:: Supplied information

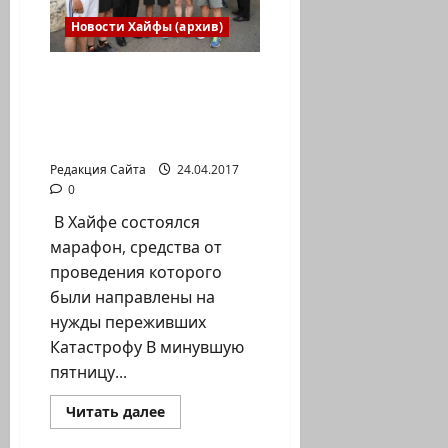
памяти
Катастрофы
Новости Хайфы (архив)
и
героизма
Благотворительный
марафон в пользу
людей, переживших
Холокост. Хайфа
Редакция Сайта
24.04.2017
0
В Хайфе состоялся
марафон, средства от
проведения которого
были направлены на
нужды переживших
Катастрофу В минувшую
пятницу...
Прочитать
Читать далее
больше
Полемика на сайте
о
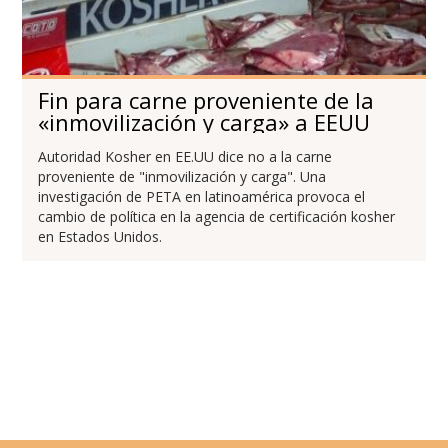
Fin para carne proveniente de la
«inmovilización y carga» a EEUU
Autoridad Kosher en EE.UU dice no a la carne
proveniente de "inmovilización y carga". Una
investigación de PETA en latinoamérica provoca el
cambio de política en la agencia de certificación kosher
en Estados Unidos.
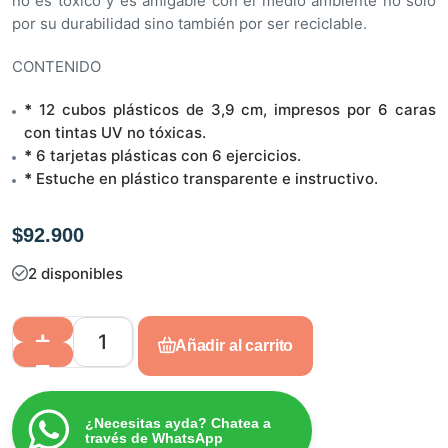
no es tóxico y es amigable con el medio ambiente no solo
por su durabilidad sino también por ser reciclable.
CONTENIDO
*
12 cubos plásticos de 3,9 cm, impresos por 6 caras
con tintas UV no tóxicas.
*
6 tarjetas plásticas con 6 ejercicios.
*
Estuche en plástico transparente e instructivo.
$
92.900
2 disponibles
Añadir al carrito
¿Necesitas ayda? Chatea a
través de WhatsApp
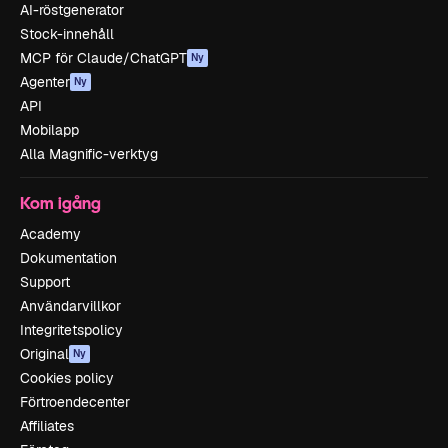
AI-röstgenerator
Stock-innehåll
MCP för Claude/ChatGPT
Ny
Agenter
Ny
API
Mobilapp
Alla Magnific-verktyg
Kom igång
Academy
Dokumentation
Support
Användarvillkor
Integritetspolicy
Original
Ny
Cookies policy
Förtroendecenter
Affiliates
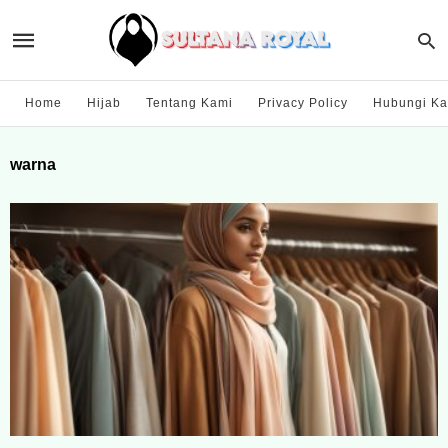
Home
Hijab
Tentang Kami
Privacy Policy
Hubungi Ka
warna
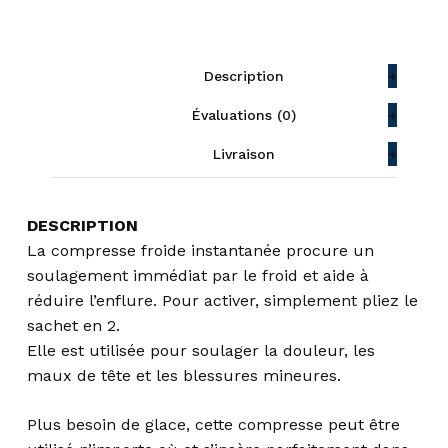
Description
Évaluations (0)
Livraison
DESCRIPTION
La compresse froide instantanée procure un
soulagement immédiat par le froid et aide à
réduire l’enflure. Pour activer, simplement pliez le
sachet en 2.
Elle est utilisée pour soulager la douleur, les
maux de tête et les blessures mineures.
Plus besoin de glace, cette compresse peut être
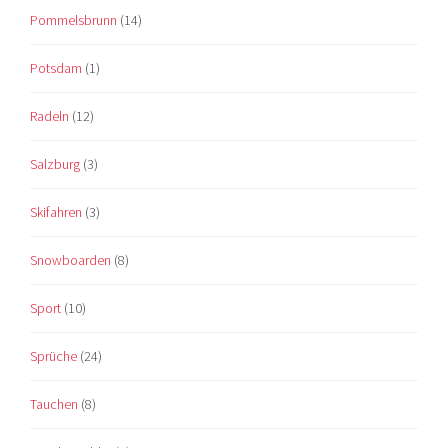
Pommelsbrunn
(14)
Potsdam
(1)
Radeln
(12)
Salzburg
(3)
Skifahren
(3)
Snowboarden
(8)
Sport
(10)
Sprüche
(24)
Tauchen
(8)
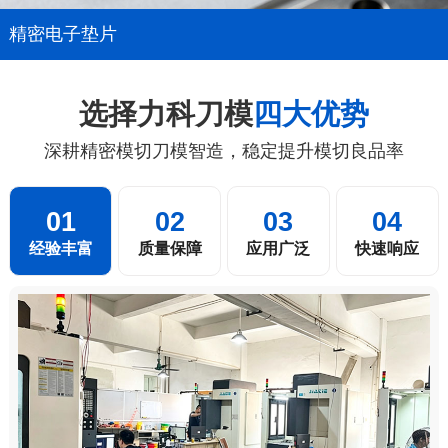
精密电子垫片
选择力科刀模
四大优势
深耕精密模切刀模智造，稳定提升模切良品率
01
02
03
04
经验丰富
质量保障
应用广泛
快速响应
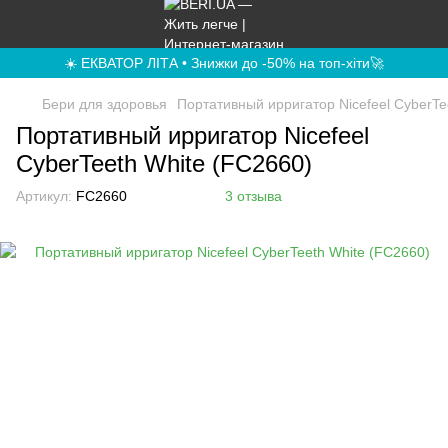
☀️ ЕКВАТОР ЛІТА • Знижки до -50% на топ-хіти🚀
Бери для здоровья
Портативный ирригатор Nicefeel CyberTe
Портативный ирригатор Nicefeel
CyberTeeth White (FC2660)
Артикул:
FC2660
3 отзыва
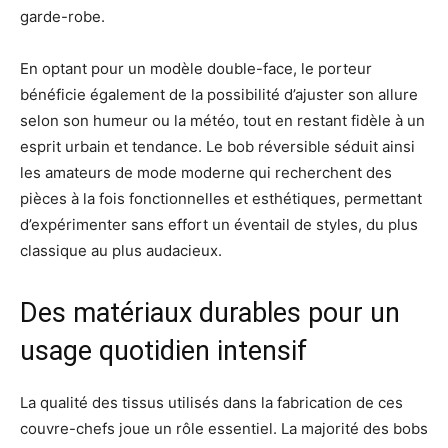
garde-robe.
En optant pour un modèle double-face, le porteur
bénéficie également de la possibilité d’ajuster son allure
selon son humeur ou la météo, tout en restant fidèle à un
esprit urbain et tendance. Le bob réversible séduit ainsi
les amateurs de mode moderne qui recherchent des
pièces à la fois fonctionnelles et esthétiques, permettant
d’expérimenter sans effort un éventail de styles, du plus
classique au plus audacieux.
Des matériaux durables pour un
usage quotidien intensif
La qualité des tissus utilisés dans la fabrication de ces
couvre-chefs joue un rôle essentiel. La majorité des bobs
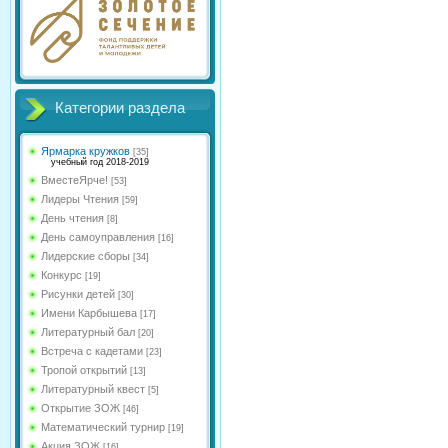
Категории раздела
Ярмарка кружков
[35]
учебный год 2018-2019
ВместеЯрче!
[53]
Лидеры Чтения
[59]
День чтения
[8]
День самоуправления
[16]
Лидерские сборы
[34]
Конкурс
[19]
Рисунки детей
[30]
Имени Карбышева
[17]
Литературный бал
[20]
Встреча с кадетами
[23]
Тропой открытий
[13]
Литературный квест
[5]
Открытие ЗОЖ
[46]
Математический турнир
[19]
Акция ЗОЖ
[16]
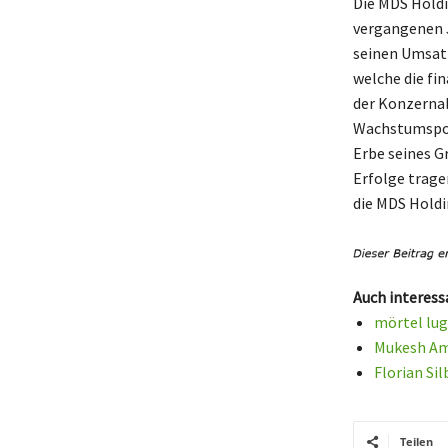
Die MDS Holdi
vergangenen J
seinen Umsatz
welche die fi
der Konzernab
Wachstumspote
Erbe seines Gr
Erfolge trage
die MDS Holdi
Auch interess
mörtel lug
Mukesh Amb
Florian Si
Teilen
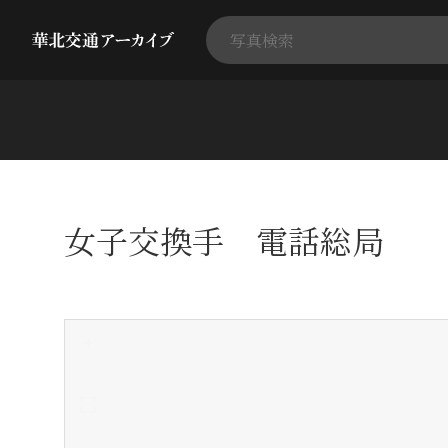
女子交換手 電話総局
+
-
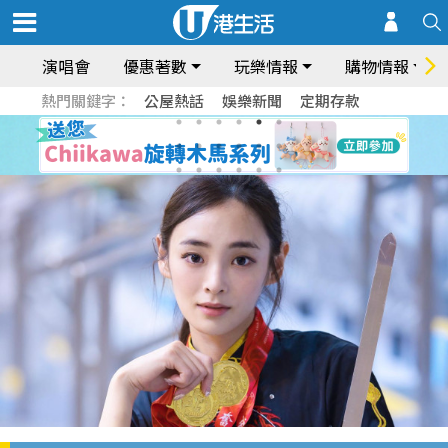
演唱會
優惠著數
玩樂情報
購物情報
熱門關鍵字：
公屋熱話
娛樂新聞
定期存款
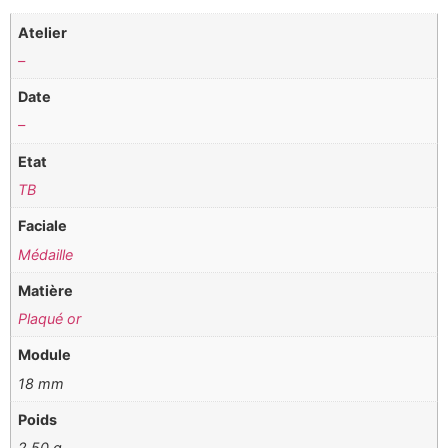
Atelier
–
Date
–
Etat
TB
Faciale
Médaille
Matière
Plaqué or
Module
18 mm
Poids
2,50 g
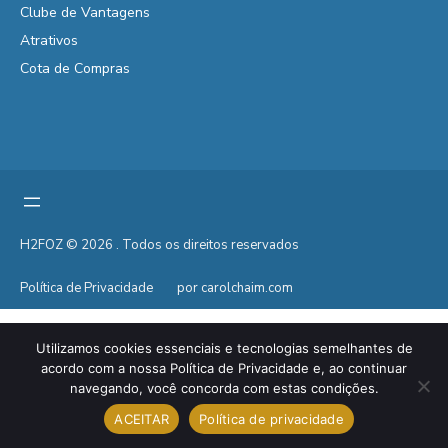
Clube de Vantagens
Atrativos
Cota de Compras
H2FOZ © 2026 . Todos os direitos reservados
Política de Privacidade
por carolchaim.com
Utilizamos cookies essenciais e tecnologias semelhantes de
acordo com a nossa Política de Privacidade e, ao continuar
navegando, você concorda com estas condições.
ACEITAR
Política de privacidade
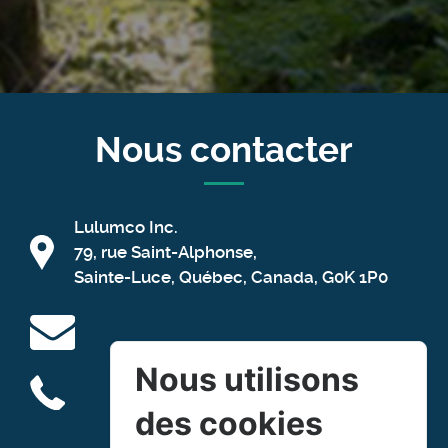
Nous contacter
Lulumco Inc.
79, rue Saint-Alphonse,
Sainte-Luce, Québec, Canada, G0K 1P0
Nous utilisons
des cookies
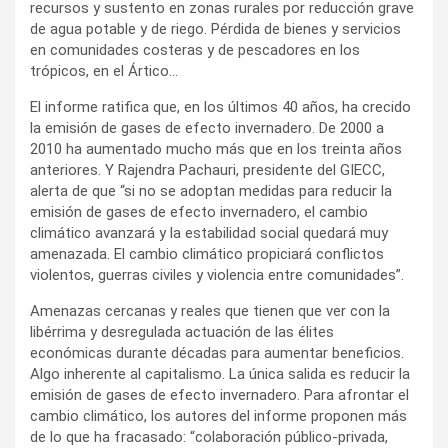
recursos y sustento en zonas rurales por reducción grave
de agua potable y de riego. Pérdida de bienes y servicios
en comunidades costeras y de pescadores en los
trópicos, en el Ártico…
El informe ratifica que, en los últimos 40 años, ha crecido
la emisión de gases de efecto invernadero. De 2000 a
2010 ha aumentado mucho más que en los treinta años
anteriores. Y Rajendra Pachauri, presidente del GIECC,
alerta de que “si no se adoptan medidas para reducir la
emisión de gases de efecto invernadero, el cambio
climático avanzará y la estabilidad social quedará muy
amenazada. El cambio climático propiciará conflictos
violentos, guerras civiles y violencia entre comunidades”.
Amenazas cercanas y reales que tienen que ver con la
libérrima y desregulada actuación de las élites
económicas durante décadas para aumentar beneficios.
Algo inherente al capitalismo. La única salida es reducir la
emisión de gases de efecto invernadero. Para afrontar el
cambio climático, los autores del informe proponen más
de lo que ha fracasado: “colaboración público-privada,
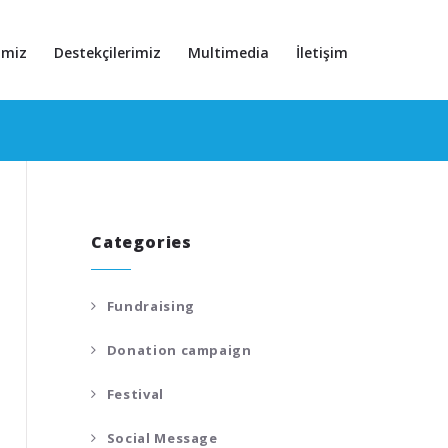
imiz
Destekçilerimiz
Multimedia
İletişim
Categories
Fundraising
Donation campaign
Festival
Social Message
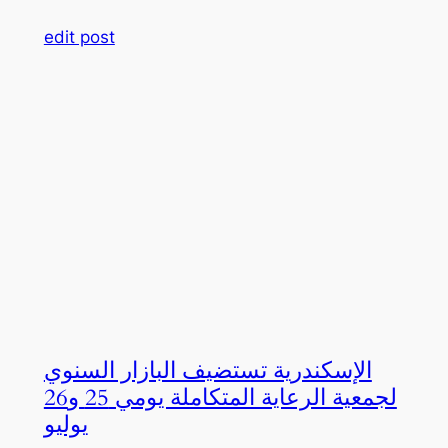
edit post
الإسكندرية تستضيف البازار السنوي
لجمعية الرعاية المتكاملة يومي 25 و26
يوليو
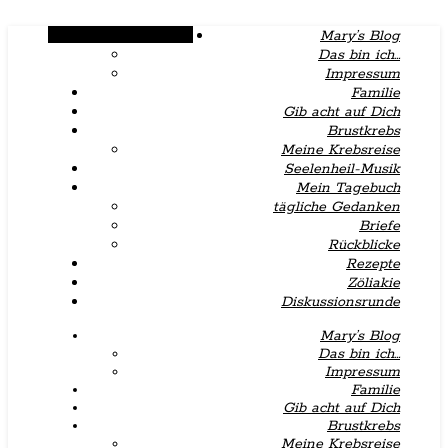
Alternative Seitenleiste
Mary’s Blog
Das bin ich…
Impressum
Familie
Gib acht auf Dich
Brustkrebs
Meine Krebsreise
Seelenheil-Musik
Mein Tagebuch
tägliche Gedanken
Briefe
Rückblicke
Rezepte
Zöliakie
Diskussionsrunde
Mary’s Blog
Das bin ich…
Impressum
Familie
Gib acht auf Dich
Brustkrebs
Meine Krebsreise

::::

What needs to be done ▸ Copy out each line of the listing where the string "carga" appears.

Solution to this task ▸
«inmovilización y carga» a EEUU
proveniente de "inmovilización y carga". Una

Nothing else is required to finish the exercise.